20.05.2026
Britanniens Gastgewerbe hat im ersten Quartal 2026 305 Betriebe verloren. Besonders hart traf es Bars und Nachtclubs, da steigende Kosten die Betreiber weiter unter Druck setzten und die Konsumausgaben für Essen und Trinken außer Haus schwächten.
Der jüngste Hospitality Market Monitor von CGA by NIQ zeigt, dass Großbritannien Ende März 98.609 lizenzierte Betriebe zählte, 0,3 % weniger als im Vorquartal. Das entsprach zwischen Januar und März durchschnittlich 3,4 Schließungen pro Tag, nach einem ähnlichen Rückgang in den letzten drei Monaten des Jahres 2025. Innerhalb von sechs Monaten hat das Land damit nun 0,7 % seiner lizenzierten Lokale verloren.
Dem Bericht zufolge kämpfen viele Unternehmen weiterhin mit höheren Kosten für Personal, Energie sowie Speisen und Getränke, während die Inflation auch beeinflusst, wie viel Verbraucher in Pubs, Bars und Restaurants auszugeben bereit sind. Bars waren im Quartal das schwächste Segment und gingen um 1,2 % auf 4.666 Betriebe zurück, nach 4.721 im Dezember. Das lag zudem 0,3 % unter dem Vorjahreswert.
Bar-Restaurants verzeichneten mit minus 1,8 % einen noch stärkeren Rückgang im Quartal und kamen Ende März auf 3.338 Standorte. Nachtclubs sanken im Quartal um 1 % auf 791 Betriebe und lagen damit 4,2 % unter dem Stand von März 2025. Restaurants zeigten sich stabiler: Sie gaben im Quartal um 0,2 % nach, legten im Jahresvergleich jedoch um 0,6 % zu. Pubs an der High Street gingen gegenüber dem Vorquartal um 0,1 % zurück und lagen zugleich 0,2 % über dem Vorjahresniveau.
Community Pubs verzeichneten im Quartal ein Minus von 0,2 %, während Food Pubs um 0,4 % zurückgingen. Casual-Dining-Restaurants verloren im Berichtszeitraum 1,8 %. Die breitere Kategorie der vom Getränkeangebot geprägten Betriebe lag gegenüber Dezember um 0,2 % niedriger und gegenüber dem Vorjahr um 0,3 % im Minus.

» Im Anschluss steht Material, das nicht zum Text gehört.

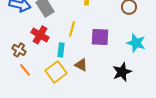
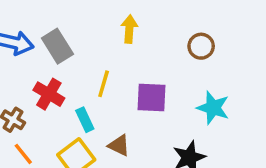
cyan rectangle: (61, 50) -> (85, 120), turned -32

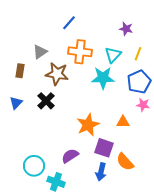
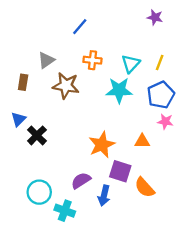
purple star: (126, 29) -> (155, 17), moved
orange cross: (80, 52) -> (92, 60), size x0.7
black cross: (46, 101) -> (37, 135), moved
blue arrow: (101, 172) -> (104, 196), moved

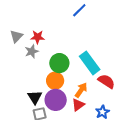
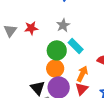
gray star: (32, 51) -> (63, 25), moved
cyan rectangle: (90, 63) -> (76, 46), moved, size x0.7

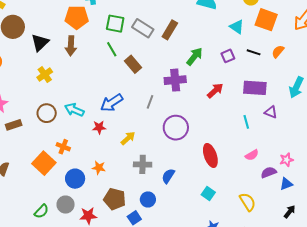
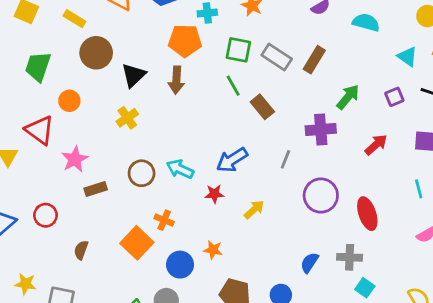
yellow cross: (45, 75) -> (127, 118), moved
red ellipse: (210, 155) -> (367, 214), moved
gray cross: (143, 164) -> (350, 257), moved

Karl Chessell, Director for Hospitality Operators and Food bei NIQ in EMEA, sagte, die Zahlen spiegelten sowohl den enormen Margendruck als auch ein gewisses Maß an Widerstandsfähigkeit in der Branche wider. Netto-Schließungen von 305 Betrieben binnen drei Monaten seien enttäuschend, fügte er hinzu; zugleich hätten Tausende von Pubs, Bars, Restaurants und anderen Lokalen trotz schwacher Umsätze und Gewinne durchgehalten.
Chessell warnte davor, dass weitere Preiserhöhungen folgen könnten, falls der Konflikt im Nahen Osten die Kosten weiter beeinflusse. Ohne gezielte Unterstützung seien bis zum Rest des Jahres 2026 weitere Schließungen zu erwarten.